● Aim
Find every line in the data below that contains the word "city" and copy each of those lines.
==== Working data
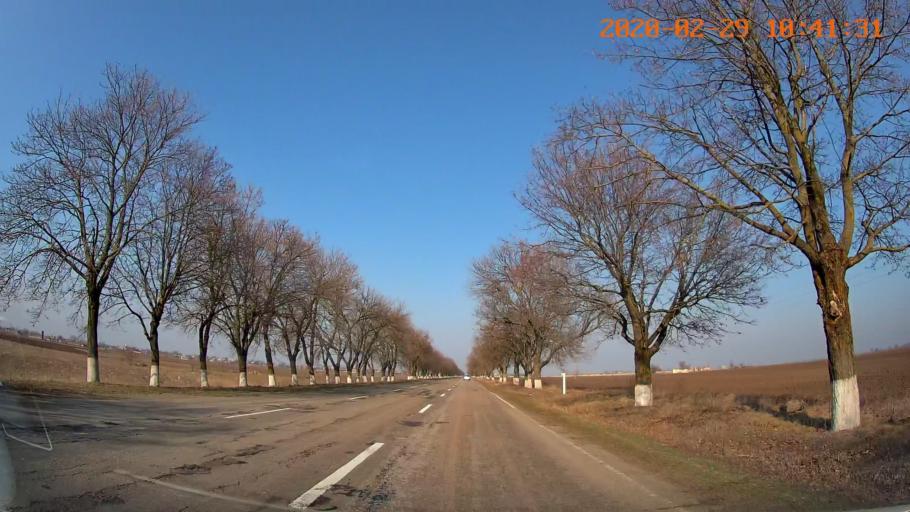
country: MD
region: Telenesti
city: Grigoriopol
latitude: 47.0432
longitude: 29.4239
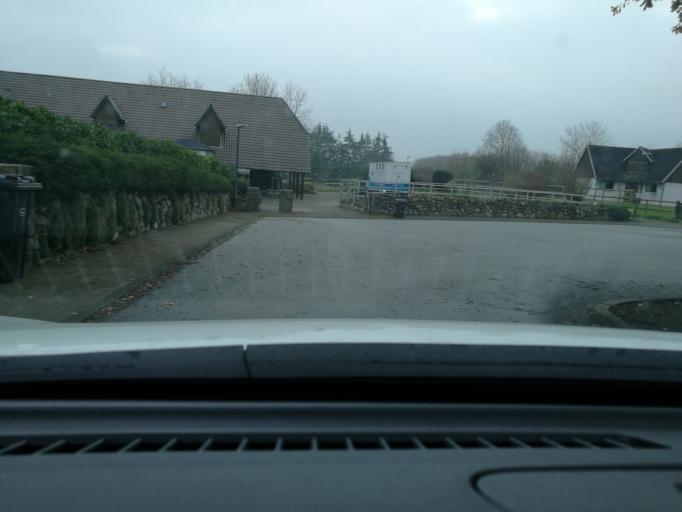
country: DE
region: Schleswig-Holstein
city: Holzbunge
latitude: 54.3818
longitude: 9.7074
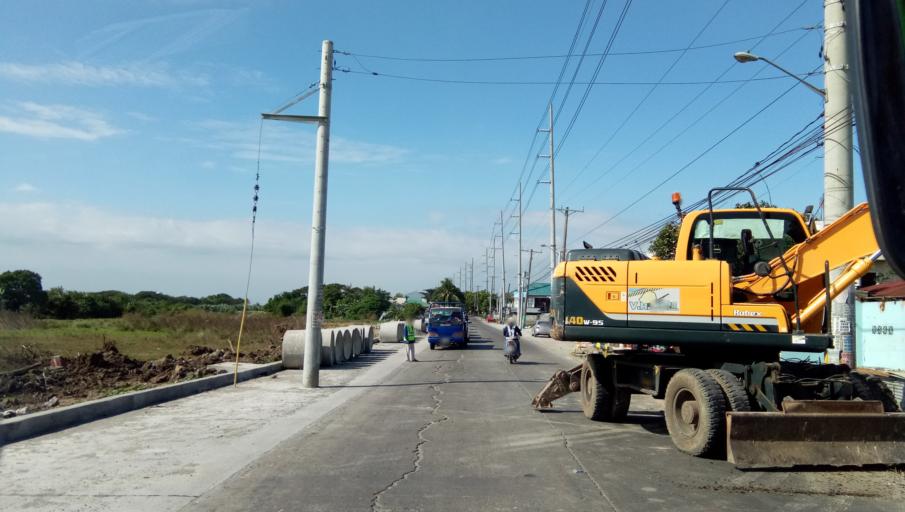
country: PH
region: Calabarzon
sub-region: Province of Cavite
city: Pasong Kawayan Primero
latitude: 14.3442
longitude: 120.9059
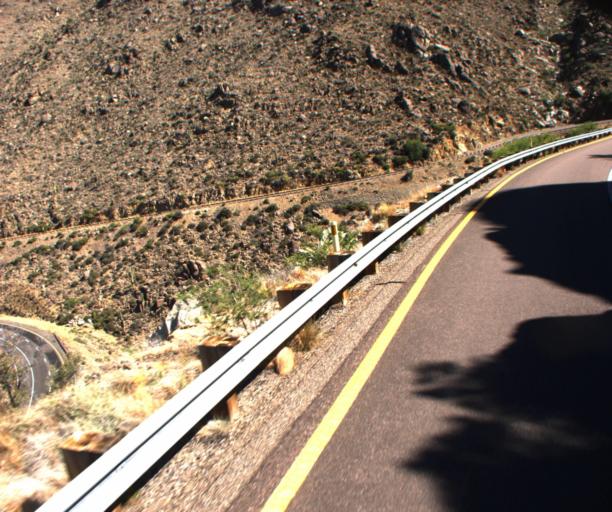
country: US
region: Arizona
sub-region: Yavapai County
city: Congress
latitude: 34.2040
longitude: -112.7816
========
==== Working data
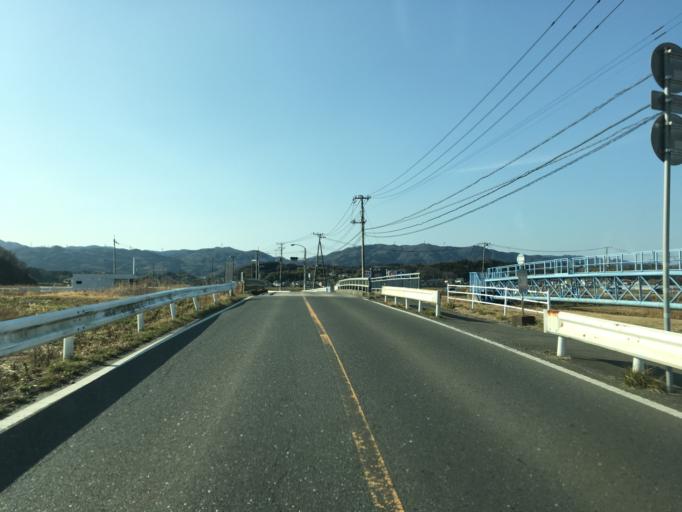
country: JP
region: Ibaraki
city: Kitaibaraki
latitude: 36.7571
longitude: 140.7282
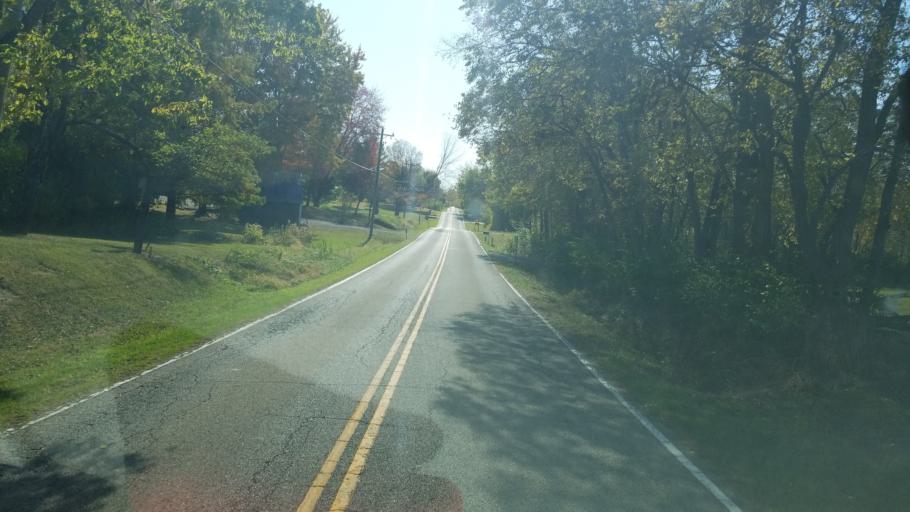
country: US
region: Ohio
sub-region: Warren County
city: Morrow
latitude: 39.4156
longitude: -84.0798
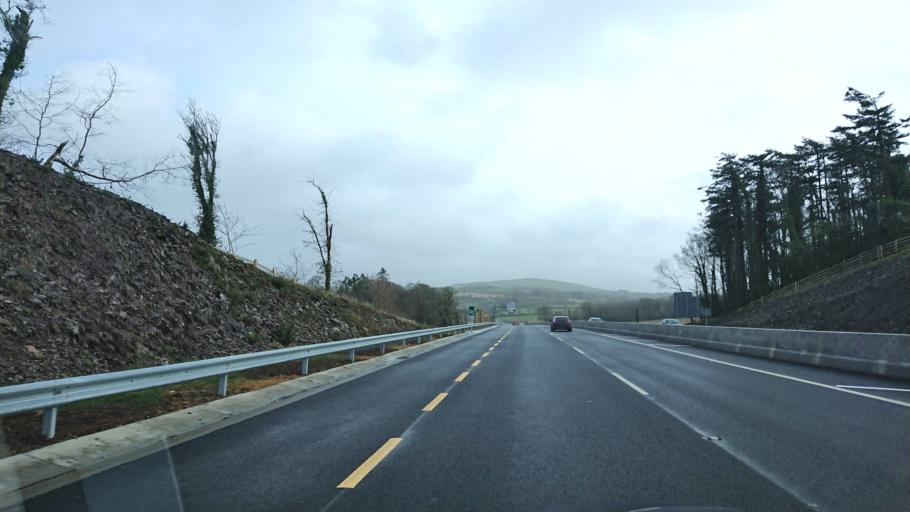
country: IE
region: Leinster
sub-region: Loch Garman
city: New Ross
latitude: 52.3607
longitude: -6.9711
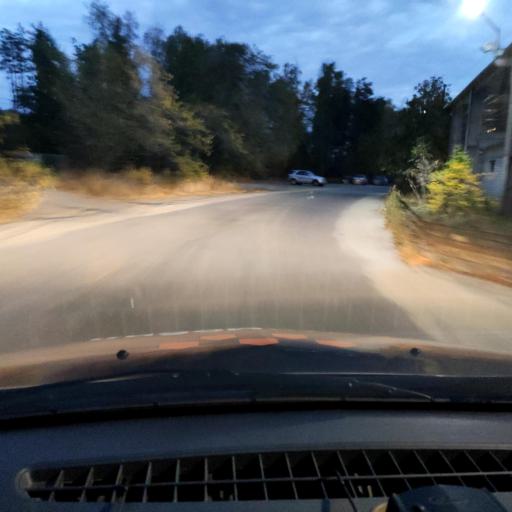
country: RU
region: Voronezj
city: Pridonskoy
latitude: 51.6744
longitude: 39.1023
========
● Written solution
city: Grigoriopol
city: Holzbunge
city: Pasong Kawayan Primero
city: Congress
city: Kitaibaraki
city: Morrow
city: New Ross
city: Pridonskoy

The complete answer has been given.